Supporting Application Fragmentation in Fog Computing with TOSCA

The optimal execution of parts of cloud applications, so-called fragments, is the essence of PrEstoCloud. As mentioned in our previous post, the TOSCA language is used and extended, to express the deployment of application fragments, i.e., code methods, functions, classes, microservices, etc. How does PrEstoCloud support the deployment of application fragments and what are the configuration options?

The PrEstoCloud component responsible for deployment of application fragments is the Data-Intensive Application Fragmentation & Deployment Recommender (DIAFDRecom). DIAFDRecom is capable of parsing (pre-)annotated Java code fragments, as well as DevOps preferences and requirements (e.g.  cloud provider requirements) expressed in a policy file. These requirements are then grouped and a preliminary (“type-level”) TOSCA file is produced. This type-level TOSCA is subsequently pushed to the PrEstoCloud Repository, whence it is retrieved by the appropriate Control Layer components in order to calculate the optimal configuration for the initial application deployment.

The workflow of the DIAFDRecom component is illustrated below.
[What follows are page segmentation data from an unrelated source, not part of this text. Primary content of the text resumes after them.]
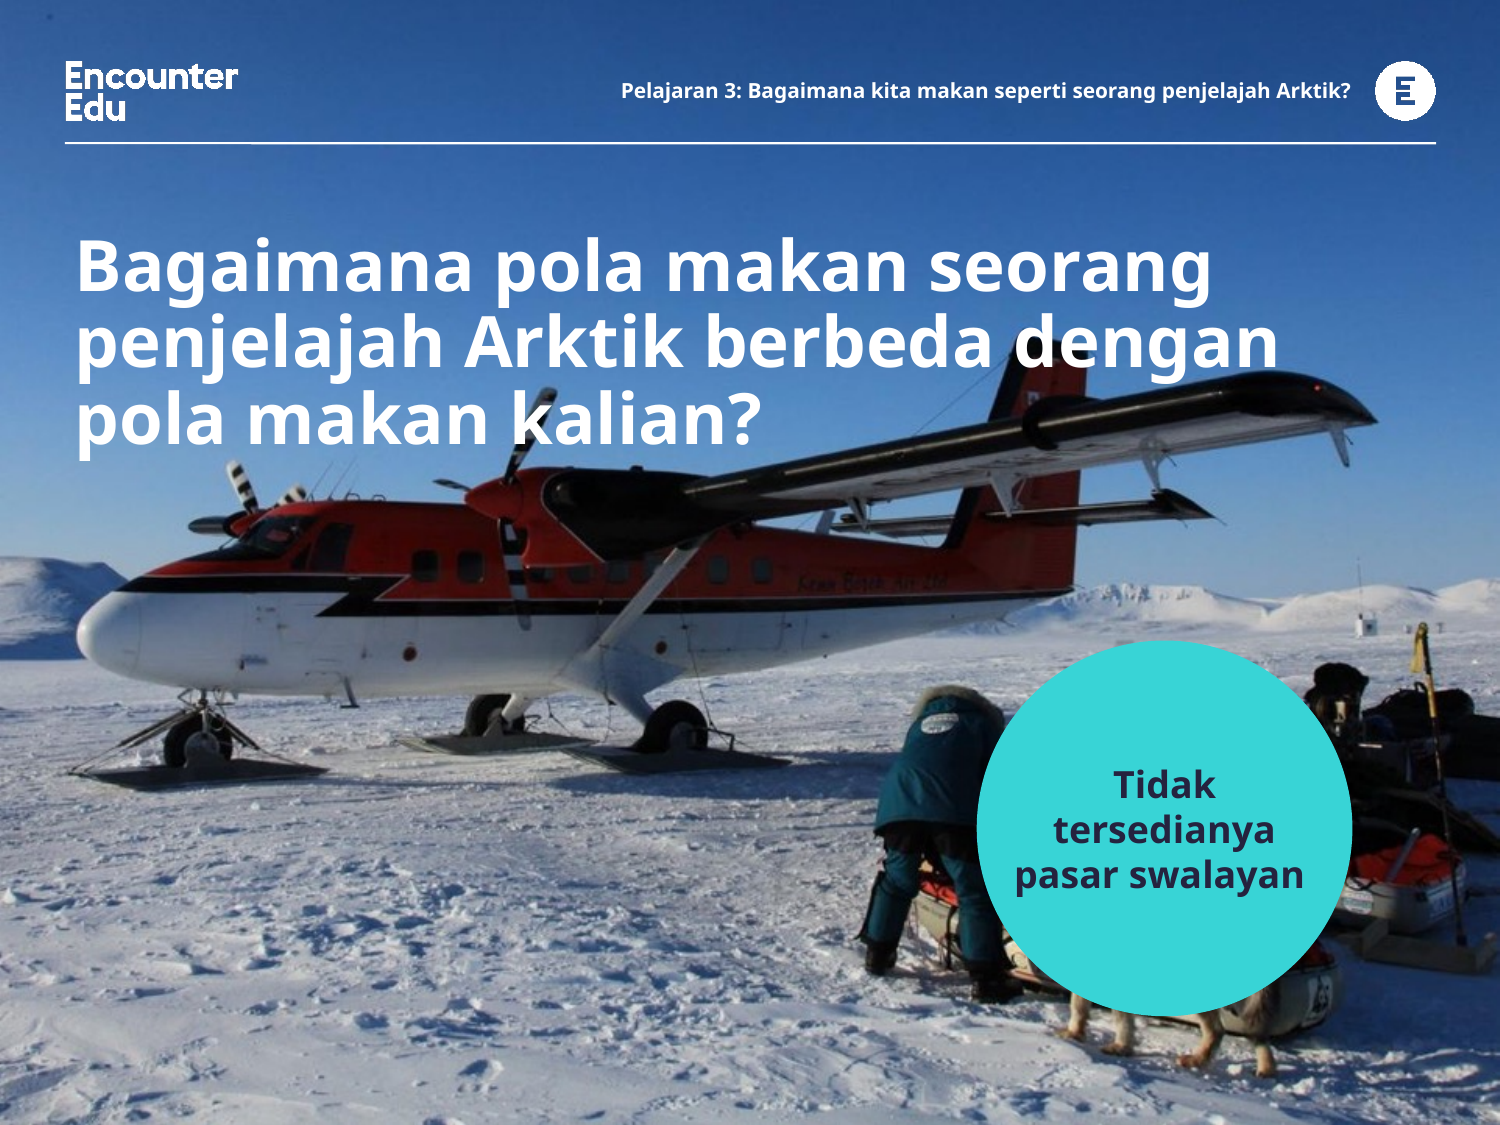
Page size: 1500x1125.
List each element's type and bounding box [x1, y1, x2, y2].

text_box [976, 640, 1353, 1017]
picture [0, 0, 1500, 1125]
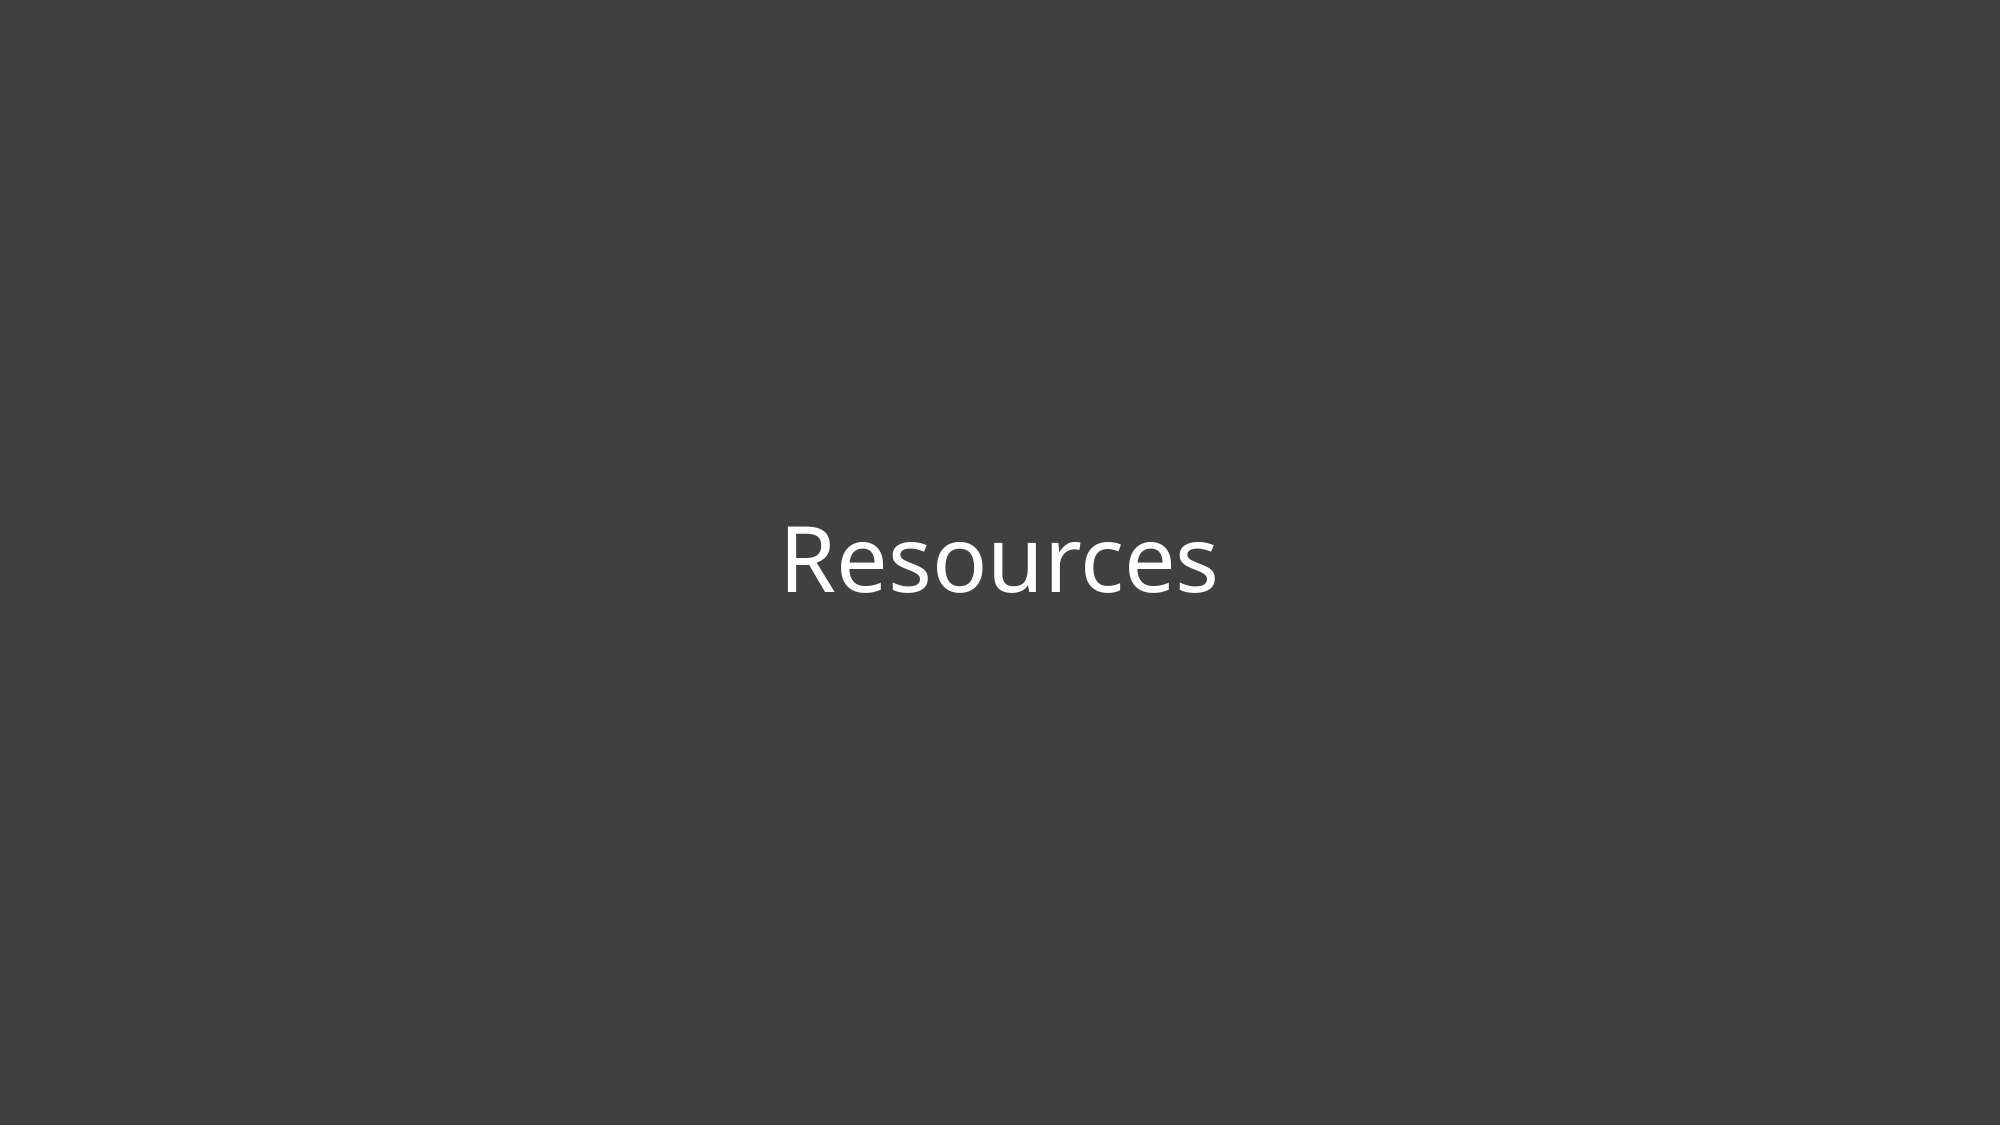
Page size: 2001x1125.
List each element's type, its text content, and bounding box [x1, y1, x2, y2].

title Resources [249, 479, 1750, 646]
The annotations of the developer reflect not only processing requirements which should be met by the host of a fragment, but also placement restrictions (e.g. collocation & anti-affinity statements) as well as deployment guards (maximum number of instances of each fragment). Once the annotation of the code has finished, the DevOps can further direct the placement of the topology with additional requirements, using a Policy file (e.g. specifying the Cloud provider to be used). Then, DIAFDRecom processes the requirements included in these files, and produces output in TOSCA format, understandable by the components of the Control layer, which can process it and instantiate the processing topology in an automatic way.

DIAFDRecom provides a solution for the DevOps and the developer to express their requirements in an easily-understandable format (key-value in the policy file, and annotation-based in the source code), and yet be able to communicate over a modern cloud standard (OASIS 2017). It has been built in a modular way in order to permit enhancements, and a new, improved version is already underway!